Trevor Milton, who founded the truck company Nikola, was sentenced on Monday in a fraud case that exposed the excesses in the electric vehicle business.

Trevor Milton, dressed in a blue suit and blue tie, walks outside a courthouse. He holds hand with a woman who is wearing a plaid coat. Others walk alongside them.
Trevor Milton, the founder and former chief executive of the electric truck company Nikola, left federal court in New York on Monday after being sentenced in his fraud case.Credit...Jefferson Siegel for The New York Times

The founder of the electric truck company Nikola was sentenced to four years in prison on Monday in a fraud case that highlights the financial carnage left behind by a crop of electric vehicle start-ups and their promoters.

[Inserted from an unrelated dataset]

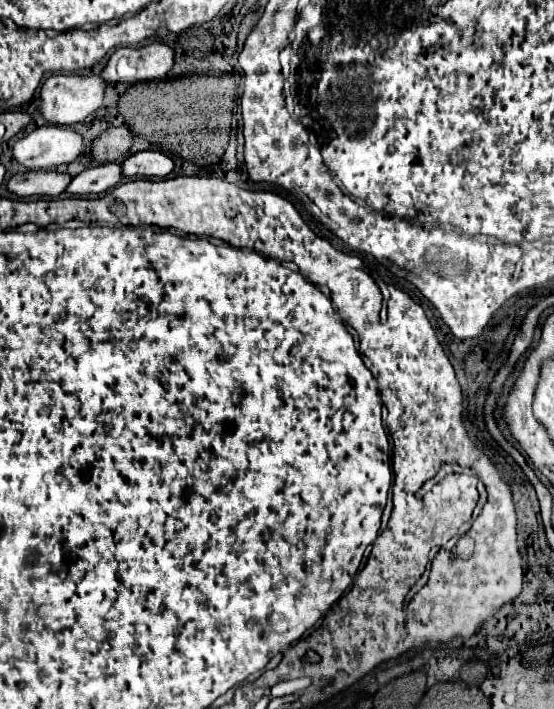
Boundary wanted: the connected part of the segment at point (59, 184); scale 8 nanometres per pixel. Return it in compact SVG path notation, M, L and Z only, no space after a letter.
M28 170L24 174L16 174L8 180L8 190L26 198L26 196L60 196L66 192L72 182L70 174L48 172L48 170Z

A federal judge in Manhattan, Edgardo Ramos, sentenced Trevor Milton, Nikola’s founder and former chief executive, after a jury found him guilty last year of one count of securities fraud and two counts of wire fraud. Mr. Milton was accused of pumping up the value of Nikola stock by making extravagant claims about the company.

Mr. Milton told investors that Nikola had working prototypes of emission-free long-haul trucks, had billions of dollars’ worth of binding orders and was producing low-cost hydrogen fuel. All those statements were false, said prosecutors, who had asked Judge Ramos to hand down an 11-year prison term and a $5 million fine. Lawyers for Mr. Milton, who denied the charges, had sought probation.

Judge Ramos also fined Mr. Milton $1 million and said he would be required to pay restitution, which will be determined later. Mr. Milton will remain free on bail while he pursues an appeal.

Choking back tears and quoting scripture during a lengthy plea for mercy, Mr. Milton told the judge that he felt “terrible for everyone involved.” But, he insisted, “I did not commit these crimes.”

Judge Ramos said Mr. Milton was not as bad as some people convicted of fraud whom he had sentenced, but told him that “there were still real people hurt by your actions.” He added, “The loss amount was immense.”